John Vickers: Banks should carry twice existing level of core tier one equity capital.
If John Vickers’s recommendation is adopted in future then it would mean Irish banks would have to raise further capital to meet the requirements.
Mr Vickers made his comments to the Financial Times ahead of a speech to the Regulatory Policy Institute yesterday.
He also said that the 3% leverage ratio that looks like being introduced as part of the Basel III framework is inadequate because it would mean that banks would be allowed a leverage multiple of 33. He wanted the leverage ratio increased to 6%.
Mr Vickers headed the UK Independent Commission on Banking which proposed a number of financial sector reforms that are in the process of being transposed into law.
AIB has a core tier one equity ratio of 15.1%; Bank of Ireland 14.4% and PTSB 18%. But the covered banks will have to write off potentially billions of mortgage and other impaired loans over the next few years, which will dent their capital ratios.

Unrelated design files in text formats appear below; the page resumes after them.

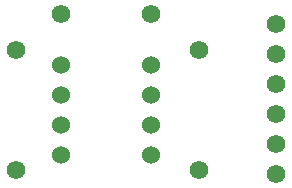
<source format=gtl>
%FSLAX24Y24*%
%MOIN*%
G70*
G01*
G75*
G04 Layer_Physical_Order=1*
G04 Layer_Color=255*
%ADD10C,0.0620*%
%ADD11C,0.0600*%
D10*
X4740Y5920D02*
D03*
X1740D02*
D03*
X8900Y570D02*
D03*
Y1570D02*
D03*
Y2570D02*
D03*
Y3570D02*
D03*
Y4570D02*
D03*
Y5570D02*
D03*
X6340Y710D02*
D03*
Y4710D02*
D03*
X240D02*
D03*
Y710D02*
D03*
D11*
X1740Y4210D02*
D03*
Y3210D02*
D03*
Y2210D02*
D03*
Y1210D02*
D03*
X4740D02*
D03*
Y2210D02*
D03*
Y3210D02*
D03*
Y4210D02*
D03*
M02*

</source>
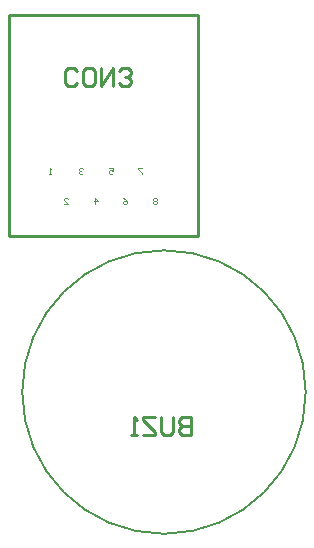
<source format=gbo>
G04 Layer_Color=32896*
%FSAX25Y25*%
%MOIN*%
G70*
G01*
G75*
%ADD42C,0.00787*%
%ADD75C,0.01000*%
%ADD76C,0.00394*%
D42*
X0423622Y0302953D02*
G03*
X0423622Y0302953I-0047244J0000000D01*
G01*
D75*
X0324724Y0428721D02*
X0387874D01*
X0324724Y0355098D02*
Y0428721D01*
X0387874Y0355098D02*
Y0428721D01*
X0324724Y0355098D02*
X0387874D01*
X0385433Y0294778D02*
Y0288779D01*
X0382434D01*
X0381434Y0289779D01*
Y0290779D01*
X0382434Y0291779D01*
X0385433D01*
X0382434D01*
X0381434Y0292778D01*
Y0293778D01*
X0382434Y0294778D01*
X0385433D01*
X0379435D02*
Y0289779D01*
X0378435Y0288779D01*
X0376436D01*
X0375436Y0289779D01*
Y0294778D01*
X0373437D02*
X0369438D01*
Y0293778D01*
X0373437Y0289779D01*
Y0288779D01*
X0369438D01*
X0367439D02*
X0365440D01*
X0366439D01*
Y0294778D01*
X0367439Y0293778D01*
X0347306Y0405828D02*
X0346306Y0404829D01*
X0344307D01*
X0343307Y0405828D01*
Y0409827D01*
X0344307Y0410827D01*
X0346306D01*
X0347306Y0409827D01*
X0352304Y0404829D02*
X0350305D01*
X0349305Y0405828D01*
Y0409827D01*
X0350305Y0410827D01*
X0352304D01*
X0353304Y0409827D01*
Y0405828D01*
X0352304Y0404829D01*
X0355303Y0410827D02*
Y0404829D01*
X0359302Y0410827D01*
Y0404829D01*
X0361301Y0405828D02*
X0362301Y0404829D01*
X0364300D01*
X0365300Y0405828D01*
Y0406828D01*
X0364300Y0407828D01*
X0363301D01*
X0364300D01*
X0365300Y0408827D01*
Y0409827D01*
X0364300Y0410827D01*
X0362301D01*
X0361301Y0409827D01*
D76*
X0338583Y0375571D02*
X0337927D01*
X0338255D01*
Y0377539D01*
X0338583Y0377211D01*
X0343176Y0365728D02*
X0344488D01*
X0343176Y0367040D01*
Y0367368D01*
X0343504Y0367696D01*
X0344160D01*
X0344488Y0367368D01*
X0353347Y0365728D02*
Y0367696D01*
X0354331Y0366712D01*
X0353019D01*
X0357940Y0377539D02*
X0359252D01*
Y0376555D01*
X0358596Y0376883D01*
X0358268D01*
X0357940Y0376555D01*
Y0375899D01*
X0358268Y0375571D01*
X0358924D01*
X0359252Y0375899D01*
X0362861Y0367696D02*
X0363517Y0367368D01*
X0364173Y0366712D01*
Y0366056D01*
X0363845Y0365728D01*
X0363189D01*
X0362861Y0366056D01*
Y0366384D01*
X0363189Y0366712D01*
X0364173D01*
X0369094Y0377539D02*
X0367783D01*
Y0377211D01*
X0369094Y0375899D01*
Y0375571D01*
X0374016Y0367368D02*
X0373688Y0367696D01*
X0373032D01*
X0372704Y0367368D01*
Y0367040D01*
X0373032Y0366712D01*
X0372704Y0366384D01*
Y0366056D01*
X0373032Y0365728D01*
X0373688D01*
X0374016Y0366056D01*
Y0366384D01*
X0373688Y0366712D01*
X0374016Y0367040D01*
Y0367368D01*
X0373688Y0366712D02*
X0373032D01*
X0349410Y0377211D02*
X0349081Y0377539D01*
X0348426D01*
X0348097Y0377211D01*
Y0376883D01*
X0348426Y0376555D01*
X0348753D01*
X0348426D01*
X0348097Y0376227D01*
Y0375899D01*
X0348426Y0375571D01*
X0349081D01*
X0349410Y0375899D01*
M02*

</source>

The EU wide bank stress tests will be carried out next March to determine if the banks will need more capital in the near term.
However, a report by Glas Securities in Dublin claims Irish banks have enough capital to deal with the mortgage crisis.
“If we look at the non-performing residential mortgage component across the three banks, we believe that the banks’ level of capitalisation is sufficient to withstand related losses,” Glas said.
Glas said banks can navigate their way though the crisis and amortise related losses “over an extended period of time,” assuming repossessions and interest rates stay low.
At the end of June, €18.6bn of private residential mortgages were in arrears of more than 90 days, with another €8.7bn of buy-to-let loans also behind in payments.